The world watched as monumental protests, landmark court cases and dramatic policy shifts took place in Asia over the past 12 months, as depicted in this video from the WSJ Foreign Bureau. Below is a summary of some of the most major events to hit Asia in the past year, prompting questions of what the new year has in store.
China: Tension continued to mount over the Senkaku/Diaoyu islands, the CCP's 3rd Plenum in November brought relaxation of the one-child policy and "re-education" through labor camps, and the superpower's Yutu "Jade Rabbit" rover successfully landed on the moon in December.

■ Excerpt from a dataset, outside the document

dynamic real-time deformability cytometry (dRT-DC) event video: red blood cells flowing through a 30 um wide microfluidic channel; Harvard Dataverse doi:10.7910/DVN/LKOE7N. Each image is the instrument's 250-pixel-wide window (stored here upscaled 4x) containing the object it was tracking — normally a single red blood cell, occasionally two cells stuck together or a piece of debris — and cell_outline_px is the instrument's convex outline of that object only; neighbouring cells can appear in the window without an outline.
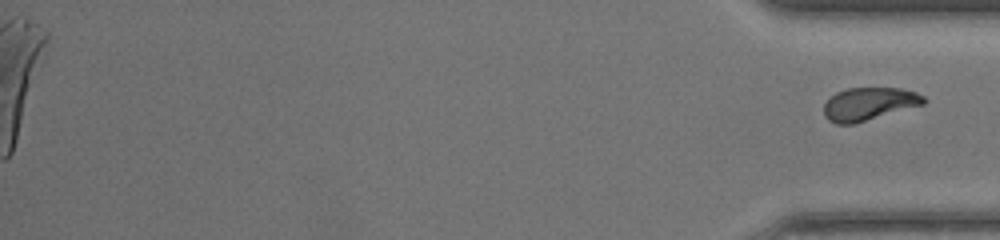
{"species": "common noctule bat (a hibernating species)", "species_latin": "Nyctalus noctula", "temperature_condition": "warm", "stored_images_in_passage": 38, "camera_frame_rate_fps": 3000, "um_per_image_px": 0.085, "animal": {"sex": "female", "body_mass_g": 17.0, "forearm_length_mm": 48.0}, "frame": {"image": 1, "passage_image": 38, "time_ms": 12.333, "image_size_px": [1000, 240], "cell_outline_px": [[928, 100], [924, 104], [852, 124], [836, 124], [828, 120], [824, 116], [824, 104], [836, 92], [848, 88], [900, 88], [916, 92], [924, 96]], "centroid_in_image_um": [73.86, 8.82], "position_along_channel_um": 361.3, "area_um2": 19.02}}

Thailand: Slashing the price of rice in June inspired massive protests by farmers against the Thai government. Protests would intensify later in the year as tens of thousands of opposition supporters rallied in the capitol against Prime Minister Yingluck Shinawatra and her brother.
Japan: Prime Minister Shinzo Abe's economic policies and the depreciation of the Yen are credited with leading the country to recovery after the 2008 recession, according to ABC news. Japan largely ignored China's declaration of a no-fly zone in November.

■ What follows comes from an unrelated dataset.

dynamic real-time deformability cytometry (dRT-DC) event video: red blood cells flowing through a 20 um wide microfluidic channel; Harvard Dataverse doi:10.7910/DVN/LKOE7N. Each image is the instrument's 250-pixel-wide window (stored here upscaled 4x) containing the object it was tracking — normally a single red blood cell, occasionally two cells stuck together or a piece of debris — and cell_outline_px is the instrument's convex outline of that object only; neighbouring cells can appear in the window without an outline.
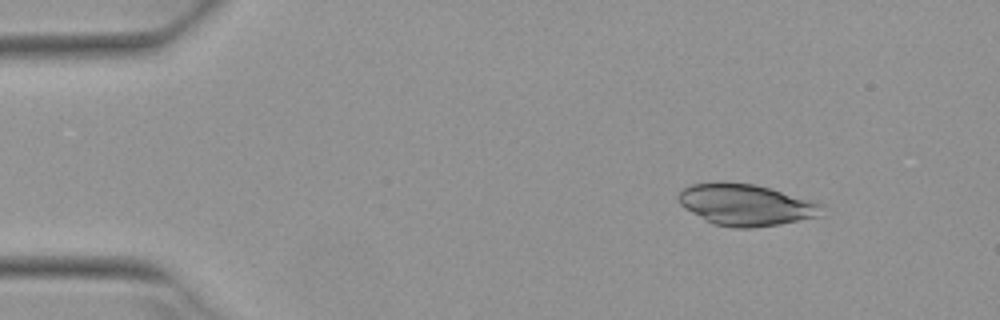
{"species": "Egyptian fruit bat (a non-hibernating species)", "species_latin": "Rousettus aegyptiacus", "temperature_condition": "warm", "stored_images_in_passage": 3, "camera_frame_rate_fps": 3000, "um_per_image_px": 0.085, "animal": {"sex": "female"}, "frame": {"image": 1, "passage_image": 1, "time_ms": 0.0, "image_size_px": [1000, 320], "cell_outline_px": [[824, 216], [780, 224], [752, 228], [732, 228], [712, 224], [704, 220], [684, 208], [680, 204], [676, 196], [684, 188], [692, 184], [716, 180], [724, 180], [752, 184], [768, 188], [812, 200], [824, 204]], "centroid_in_image_um": [63.4, 17.4], "position_along_channel_um": 21.6, "area_um2": 35.43}}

India: Social issues stole the spotlight in India last year. Four men were convicted in September for the rape and murder of a young woman in Delhi, a case that sparked widespread conversation about gender roles and rights within India. The Indian Supreme court reversed a 2009 decision that decriminalized homosexual acts, putting the responsibility on Parliament to decide legality.
North Korea: The country's third nuclear test was carried out in February, and Kim Jong Un made a series of nuclear threats against the U.S. and South Korea in the Spring. The Supreme Leader also spent the year further consolidated his power, most recently through the purge of his uncle and close advisor Jang Song-thaek.